Service Level Agreements (SLA)
Organizations function according to explicit or implicit business principles. They are explicit if stated in mission or vision statements, implicit if they are just “understood” by the staff. For example, if an organization rewards project managers for meeting deadlines even though their applications are full of errors, while it punishes project managers for missing deadlines even though their applications are flawless, the implicit principle is “speed before quality.” Service level agreements ordinarily support the explicit as well as the implicit business principles. Therefore, SLA standards should state the business principles and outline the minimum acceptable SLA measures to support those principles. For example, all projects must meet a 98% data quality threshold for all financial data. SLA measures can also be applied to query response time, timeliness, availability, or level of ongoing support.
Policies and Procedures
Standards and guidelines should also cover the policies and procedures of an organization, such as operating procedures, project change control procedures, issues management procedures, and dispute resolution procedures. Additional topics, such as the communication processes, estimating guidelines, roles and responsibilities, and standardized document format should also be part of the policies and procedures. It is important to remember that the purpose for having policies and procedures, along with standards and guidelines, is to help streamline and standardize the BI decision support environment. In other words, policies, procedures, standards, and guidelines must be value-added for the organization as a whole — or they should not exist.

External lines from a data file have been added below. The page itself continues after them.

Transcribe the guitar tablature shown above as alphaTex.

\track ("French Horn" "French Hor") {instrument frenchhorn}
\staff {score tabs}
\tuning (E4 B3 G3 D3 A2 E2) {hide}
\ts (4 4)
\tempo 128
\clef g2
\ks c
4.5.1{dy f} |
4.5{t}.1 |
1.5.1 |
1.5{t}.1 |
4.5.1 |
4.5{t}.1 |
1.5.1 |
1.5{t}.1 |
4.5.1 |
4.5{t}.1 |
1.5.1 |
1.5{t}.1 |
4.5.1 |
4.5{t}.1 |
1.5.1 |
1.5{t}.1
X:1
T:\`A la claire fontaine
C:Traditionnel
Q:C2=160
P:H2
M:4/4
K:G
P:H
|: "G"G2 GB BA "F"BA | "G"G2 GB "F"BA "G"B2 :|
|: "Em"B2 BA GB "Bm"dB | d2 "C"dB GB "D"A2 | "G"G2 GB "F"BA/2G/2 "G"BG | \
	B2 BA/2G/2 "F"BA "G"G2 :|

Business intelligence is all about an enterprise architecture solution to the decision support chaos that exists today. It is a cross-organizational initiative. Therefore, a non-technical infrastructure is of critical importance. Absence of a non-technical infrastructure will lead to stovepipe development and will add to the spaghetti chart of systems with more data marts and more silo BI applications, which are neither integrated nor reconciled. As a result, organizations continue to lose the opportunity and advantage to enhance their business decisions and to compete.